Private refugee sponsorship also forges deeper bonds between native-born Americans and their new neighbors, according to immigration advocates. "Even those who aren't directly involved in sponsorship often become invested when somebody they know does," says Sam Peak, an immigration policy analyst at Americans for Prosperity. "The mere act of donating a crib to the refugee family down the street can be enough to feel a stake in your new neighbor's success."
In addition to the initiative for Afghans, the State Department plans to unroll a broader private refugee sponsorship program in 2022. That program is poised to include a "naming" step (called "identification" in the State Department's proposal), through which sponsors can identify specific people overseas they would like to assist.

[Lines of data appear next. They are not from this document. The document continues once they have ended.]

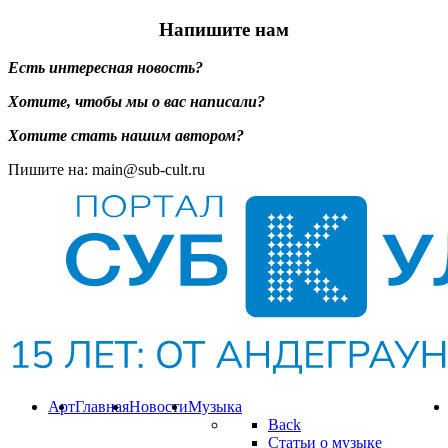
Напишите нам
Есть интересная новость?
Хотите, чтобы мы о вас написали?
Хотите стать нашим автором?
Пишите на: main@sub-cult.ru
Арт
Главная
Новости
Музыка
Back
Статьи о музыке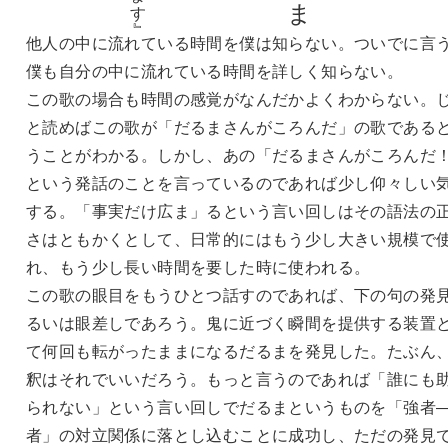
他人の中に流れている時間を僕は知らない。ついでに言
僕も自分の中に流れている時間を詳しく知らない。
この歌の場合も時間の感覚がなんだかよくわからない。
と読めばこの歌が「だるまさんがころんだ」の歌である
うことがわかる。しかし、あの「だるまさんがころんだ
という発話のことを言っているのであれば少し仰々しい
する。「事実だけ広ま」るという言い回しはその語法の
さはともかくとして、日常的にはもう少し大きい規模で
れ、もう少し長い時間を要した時に使われる。
この歌の眼目をもうひとつ話すのであれば、下の句の発
るいは眼差しであろう。鬼に近づく瞬間を提供する装置
て何回も転がったままになるだるまを発見した。たぶん
釈はそれでいいだろう。もっと言うのであれば「誰にも
られない」という言い回しでだるまというものを「強者
者」の対立関係に落とし込むことに成功し、ただの発見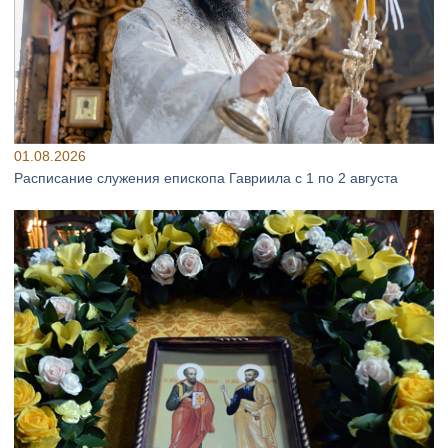
01.08.2026
Расписание служения епископа Гавриила с 1 по 2 августа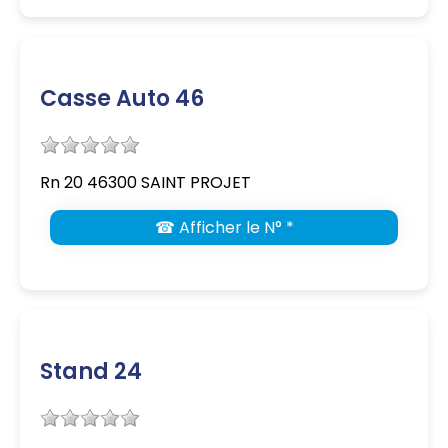
Casse Auto 46
Rn 20 46300 SAINT PROJET
☎ Afficher le N° *
Stand 24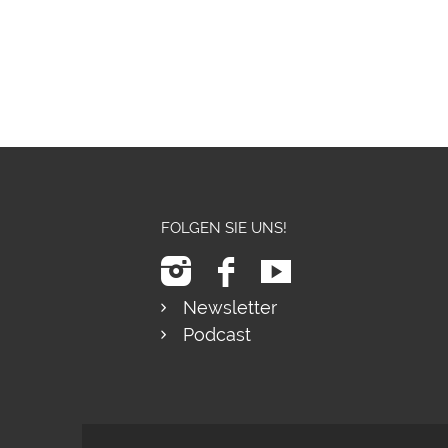
FOLGEN SIE UNS!
Newsletter
Podcast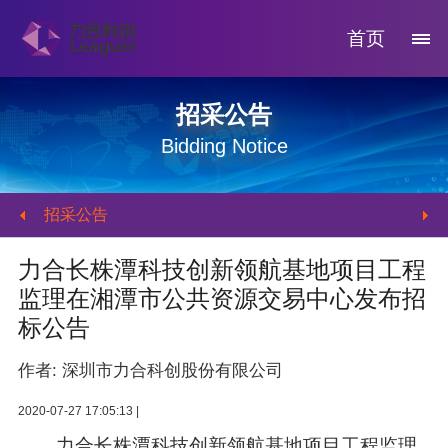
首页
招采公告
Bidding Notice
招采公告
力合长株潭科技创新领航基地项目工程
监理在湘潭市公共资源交易中心发布招
标公告
作者: 深圳市力合科创股份有限公司
2020-07-27 17:05:13 |
力合长株潭科技创新领航基地项目工程监理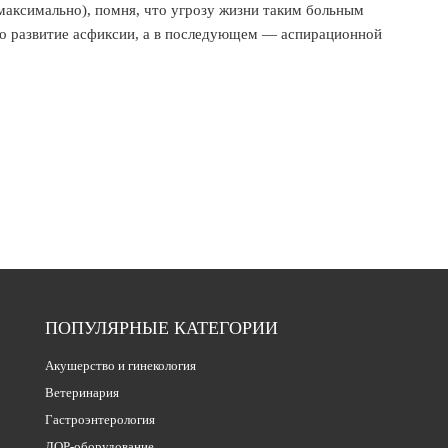
максимально), помня, что угрозу жизни таким больным
лько развитие асфиксии, а в последующем — аспирационной
ПОПУЛЯРНЫЕ КАТЕГОРИИ
Акушерство и гинекология
Ветеринария
Гастроэнтерология
ЛОР-оборудование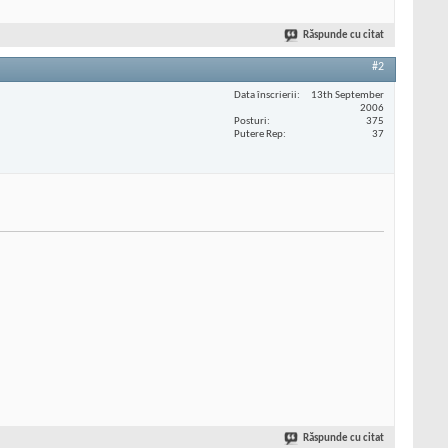
Răspunde cu citat
#2
Data înscrierii
13th September
2006
Posturi
375
Putere Rep
37
Răspunde cu citat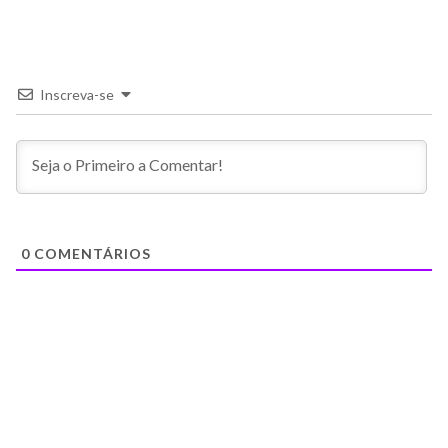
Inscreva-se
0
COMENTÁRIOS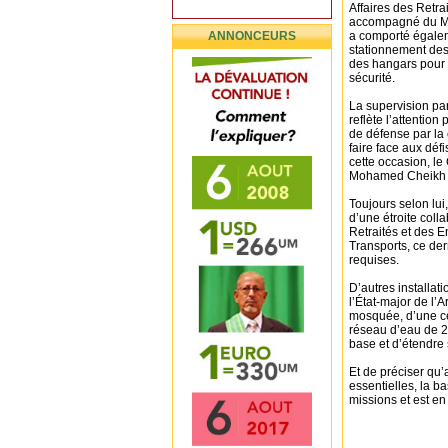
Affaires des Retra
accompagné du Min
ANNONCEURS
a comporté égaleme
stationnement des a
des hangars pour 
sécurité.
La supervision par
reflète l’attentio
de défense par la 
faire face aux déf
cette occasion, le
Mohamed Cheikh 
Toujours selon lui,
d’une étroite coll
Retraités et des E
Transports, ce de
requises.
D’autres installat
l’État-major de l’
mosquée, d’une cen
réseau d’eau de 20
base et d’étendre s
Et de préciser qu’a
essentielles, la 
missions et est en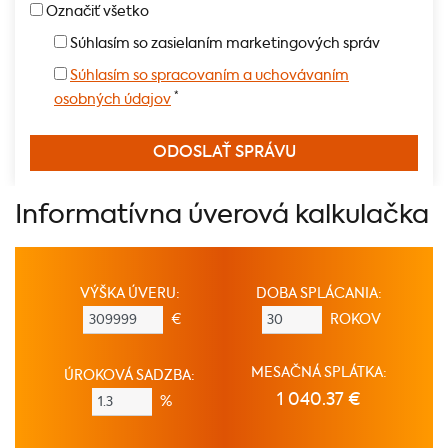
Označiť všetko
Súhlasím so zasielaním marketingových správ
Súhlasím so spracovaním a uchovávaním
*
osobných údajov
Informatívna úverová kalkulačka
VÝŠKA ÚVERU:
DOBA SPLÁCANIA:
€
ROKOV
MESAČNÁ SPLÁTKA:
ÚROKOVÁ SADZBA:
1 040.37 €
%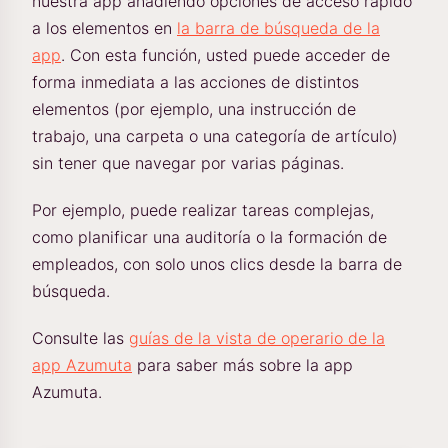
nuestra app añadiendo opciones de acceso rápido
a los elementos en
la barra de búsqueda de la
app
. Con esta función, usted puede acceder de
forma inmediata a las acciones de distintos
elementos (por ejemplo, una instrucción de
trabajo, una carpeta o una categoría de artículo)
sin tener que navegar por varias páginas.
Por ejemplo, puede realizar tareas complejas,
como planificar una auditoría o la formación de
empleados, con solo unos clics desde la barra de
búsqueda.
Consulte las
guías de la vista de operario de la
app Azumuta
para saber más sobre la app
Azumuta.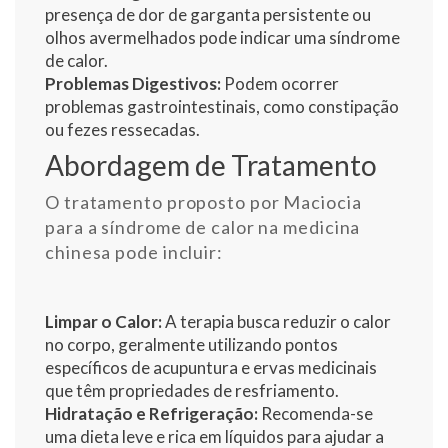
presença de dor de garganta persistente ou
olhos avermelhados pode indicar uma síndrome
de calor.
Problemas Digestivos:
Podem ocorrer
problemas gastrointestinais, como constipação
ou fezes ressecadas.
Abordagem de Tratamento
O tratamento proposto por Maciocia
para a síndrome de calor na medicina
chinesa pode incluir:
Limpar o Calor:
A terapia busca reduzir o calor
no corpo, geralmente utilizando pontos
específicos de acupuntura e ervas medicinais
que têm propriedades de resfriamento.
Hidratação e Refrigeração:
Recomenda-se
uma dieta leve e rica em líquidos para ajudar a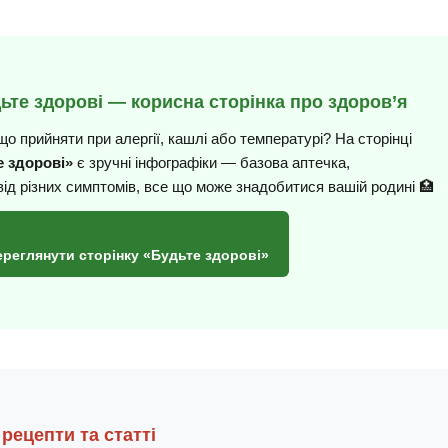
дьте здорові — корисна сторінка про здоров’я
що прийняти при алергії, кашлі або температурі? На сторінці
 здорові»
є зручні інфографіки — базова аптечка,
від різних симптомів, все що може знадобитися вашій родині 🏥
ереглянути сторінку «Будьте здорові»
 рецепти та статті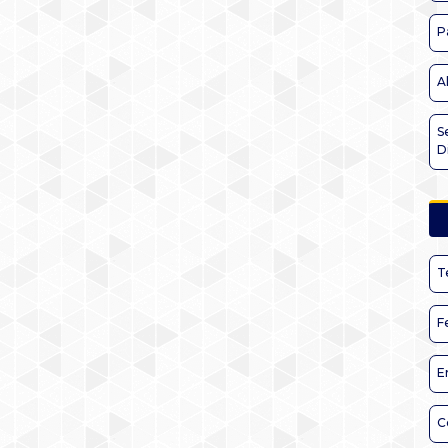
P
A
S
D
T
F
E
C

The Afghan program as it currently stands does not allow for naming.
"Naming would incentivize community members to step forward to name specific family members overseas, veterans sponsoring the interpreters they worked with, or colleges and universities sponsoring select students," says La Corte. "The inclusion of naming would be one of the most transformative policy proposals in the refugee resettlement arena in the last few decades."
While Americans will have to wait to sponsor specific migrants from overseas, the Afghan program will give them the opportunity to welcome and support their new neighbors, capitalizing on local knowledge and turning resettlement into a bottom-up process.
"All of it has global implications because it gives local people a voice in telling the world what kind of values America stands for," says Peak.